This is enough to make taxpayers angry. Workers from six Homeland Security Department offices have abused an overtime program — and cost the government about $8.7 million a year, according an Office of Special Counsel letter and report sent recently to the president and Congress, reports Business Insider.
Whistleblowers alerted Special Counsel Carolyn Lerner, who has given the details to the President and lawmakers. According to Lerner, her office is investigating five other overtime abuse cases and expects the allegations to be substantiated.
One whistleblower told the Office of Special Counsel, which is an independent government investigative and prosecutorial office, that some Customs and Border Protection employees assigned to the commissioner’s situation room at its Washington headquarters were paid about two hours of overtime nearly every day but spent much of that time watching television, using the Internet or relaxing at their desks.
Other offices cited in the report include The Office of Security and Integrity at the U.S. Citizenship and Immigration Services headquarters in Washington; The Immigration and Customs Enforcement facility in Houston; and CBP facilities in San Ysidro, Calif., and Laredo, Texas.

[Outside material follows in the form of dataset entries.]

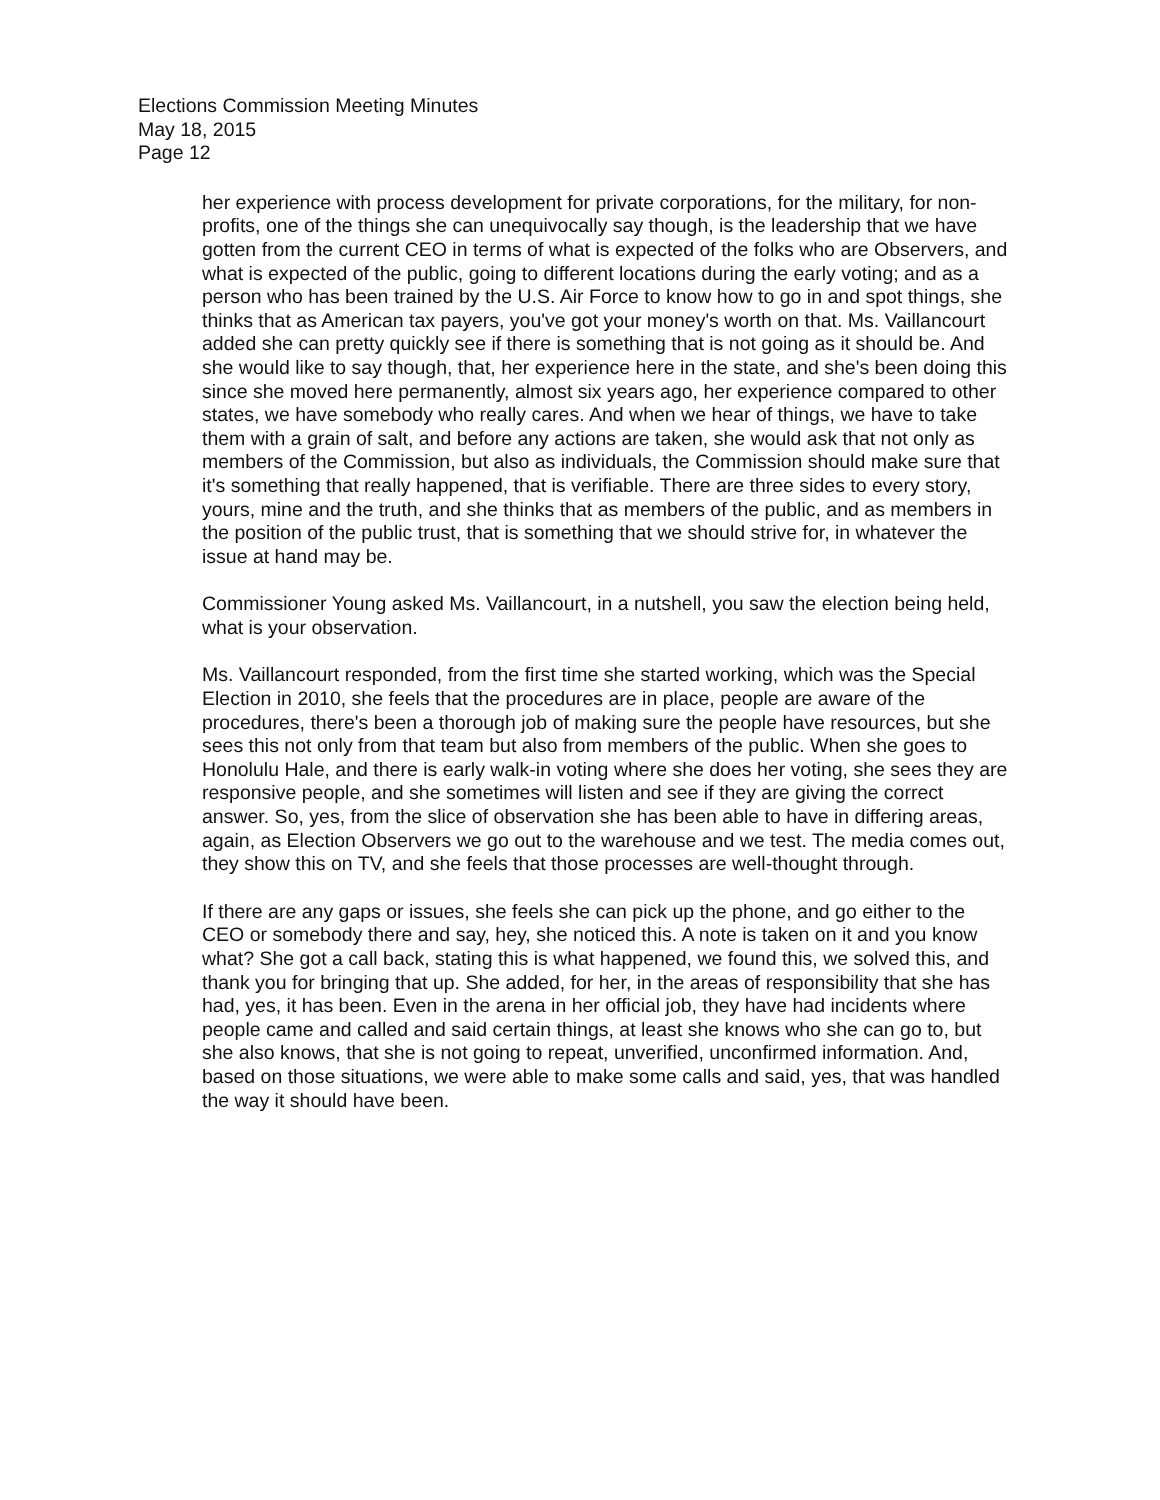Elections Commission Meeting Minutes
May 18, 2015
Page 12
her experience with process development for private corporations, for the military, for non-profits, one of the things she can unequivocally say though, is the leadership that we have gotten from the current CEO in terms of what is expected of the folks who are Observers, and what is expected of the public, going to different locations during the early voting; and as a person who has been trained by the U.S. Air Force to know how to go in and spot things, she thinks that as American tax payers, you've got your money's worth on that. Ms. Vaillancourt added she can pretty quickly see if there is something that is not going as it should be. And she would like to say though, that, her experience here in the state, and she's been doing this since she moved here permanently, almost six years ago, her experience compared to other states, we have somebody who really cares. And when we hear of things, we have to take them with a grain of salt, and before any actions are taken, she would ask that not only as members of the Commission, but also as individuals, the Commission should make sure that it's something that really happened, that is verifiable. There are three sides to every story, yours, mine and the truth, and she thinks that as members of the public, and as members in the position of the public trust, that is something that we should strive for, in whatever the issue at hand may be.
Commissioner Young asked Ms. Vaillancourt, in a nutshell, you saw the election being held, what is your observation.
Ms. Vaillancourt responded, from the first time she started working, which was the Special Election in 2010, she feels that the procedures are in place, people are aware of the procedures, there's been a thorough job of making sure the people have resources, but she sees this not only from that team but also from members of the public. When she goes to Honolulu Hale, and there is early walk-in voting where she does her voting, she sees they are responsive people, and she sometimes will listen and see if they are giving the correct answer. So, yes, from the slice of observation she has been able to have in differing areas, again, as Election Observers we go out to the warehouse and we test. The media comes out, they show this on TV, and she feels that those processes are well-thought through.
If there are any gaps or issues, she feels she can pick up the phone, and go either to the CEO or somebody there and say, hey, she noticed this. A note is taken on it and you know what? She got a call back, stating this is what happened, we found this, we solved this, and thank you for bringing that up. She added, for her, in the areas of responsibility that she has had, yes, it has been. Even in the arena in her official job, they have had incidents where people came and called and said certain things, at least she knows who she can go to, but she also knows, that she is not going to repeat, unverified, unconfirmed information. And, based on those situations, we were able to make some calls and said, yes, that was handled the way it should have been.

“Such abuse of overtime pay is a violation of the public trust and a gross waste of scarce government funds,” Lerner wrote in her letter to the White House. “It is incumbent upon DHS to take effective steps to curb the abuse. It is up to the administration and Congress to develop a revised pay system, if warranted, that ensures fair compensation for employees who are legitimately working overtime.”

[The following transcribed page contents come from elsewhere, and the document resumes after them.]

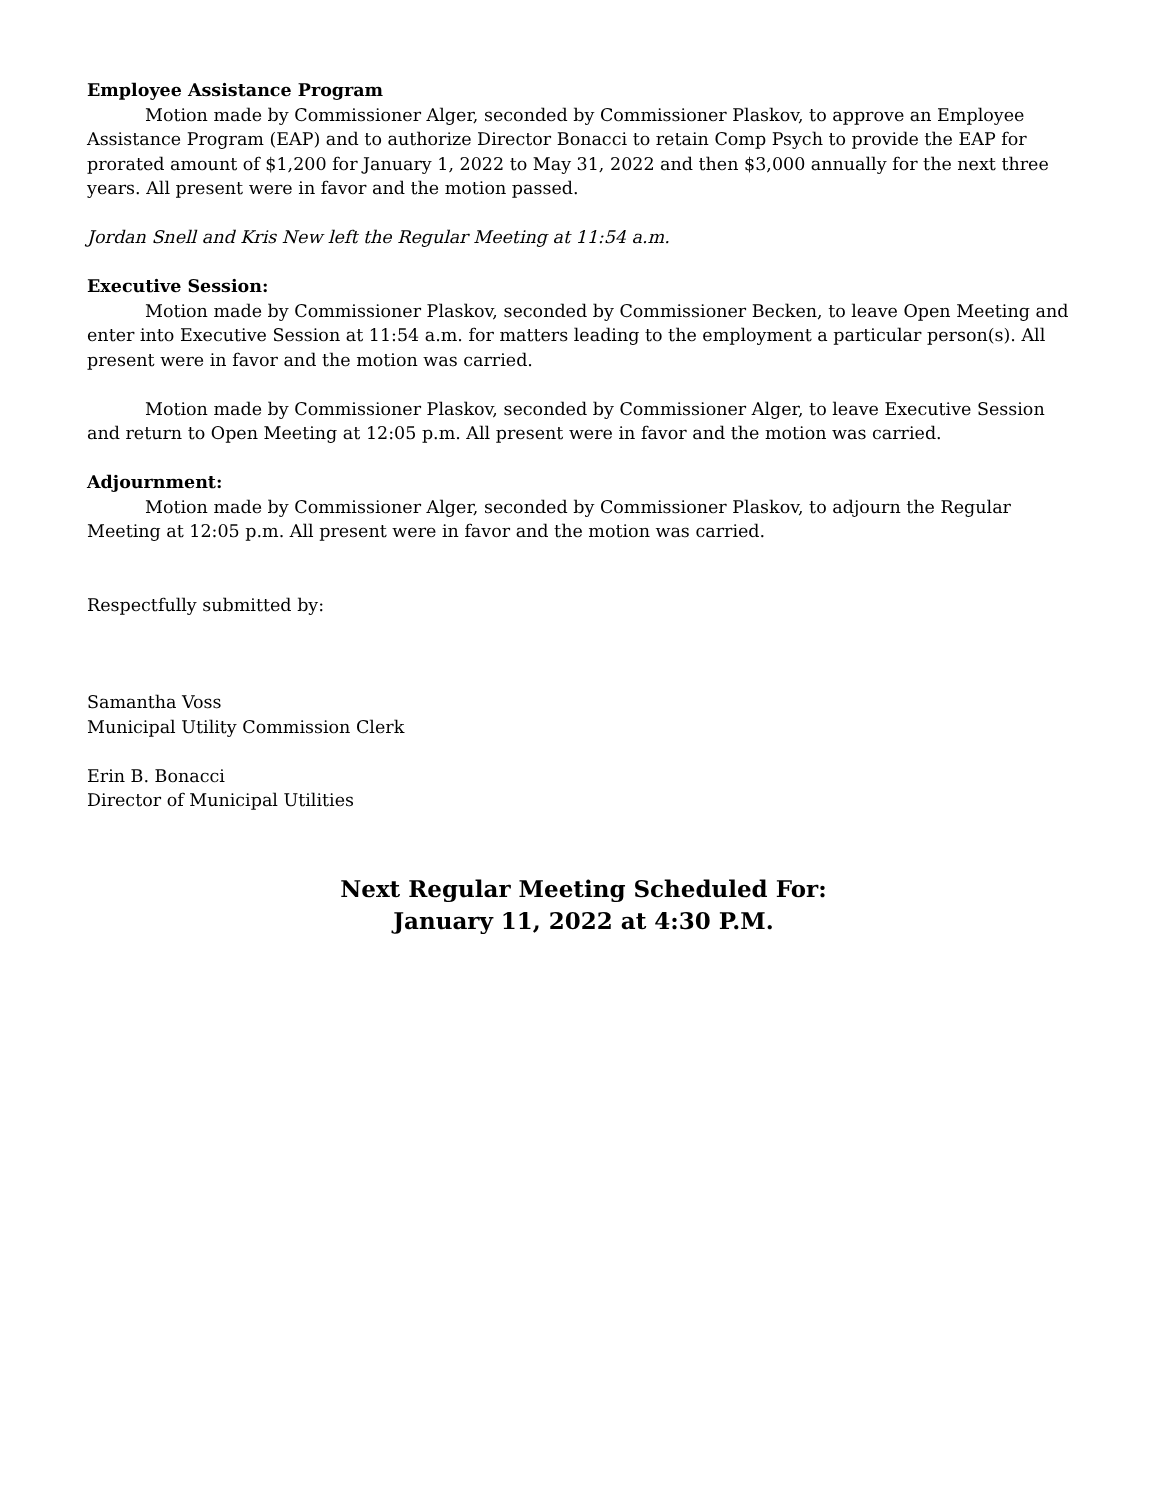Employee Assistance Program
Motion made by Commissioner Alger, seconded by Commissioner Plaskov, to approve an Employee Assistance Program (EAP) and to authorize Director Bonacci to retain Comp Psych to provide the EAP for prorated amount of $1,200 for January 1, 2022 to May 31, 2022 and then $3,000 annually for the next three years. All present were in favor and the motion passed.
Jordan Snell and Kris New left the Regular Meeting at 11:54 a.m.
Executive Session:
Motion made by Commissioner Plaskov, seconded by Commissioner Becken, to leave Open Meeting and enter into Executive Session at 11:54 a.m. for matters leading to the employment a particular person(s). All present were in favor and the motion was carried.
Motion made by Commissioner Plaskov, seconded by Commissioner Alger, to leave Executive Session and return to Open Meeting at 12:05 p.m. All present were in favor and the motion was carried.
Adjournment:
Motion made by Commissioner Alger, seconded by Commissioner Plaskov, to adjourn the Regular Meeting at 12:05 p.m. All present were in favor and the motion was carried.
Respectfully submitted by:
Samantha Voss
Municipal Utility Commission Clerk
Erin B. Bonacci
Director of Municipal Utilities
Next Regular Meeting Scheduled For:
January 11, 2022 at 4:30 P.M.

It was The Washington Post who first reported the details of Lerner’s letter and report.
Overtime costs have long been an issue for Homeland Security as federal budgets have continued to be slashed. Border Patrol overtime costs in 2012, the agency spent more than $1.4 billion on overtime costs, found an Associated Press analysis. Agents are regularly paid an average of two hours of overtime daily. Over the course of a year, an agent can received about $15,000 more than the base salary. The base salary for a more experienced agent is typically more than $60,000 a year. Agents can make up to $35,000 in overtime annually.
“The cost of overtime rose from about $155.8 million in 2006 to more than $331 million in 2011. That increase coincides with the addition of about 9,000 agents in the past six years and the drop of apprehensions to a nearly 40-year low, from more than 1 million arrests in 2006 to about 340,000 in 2011,” reports Business Insider.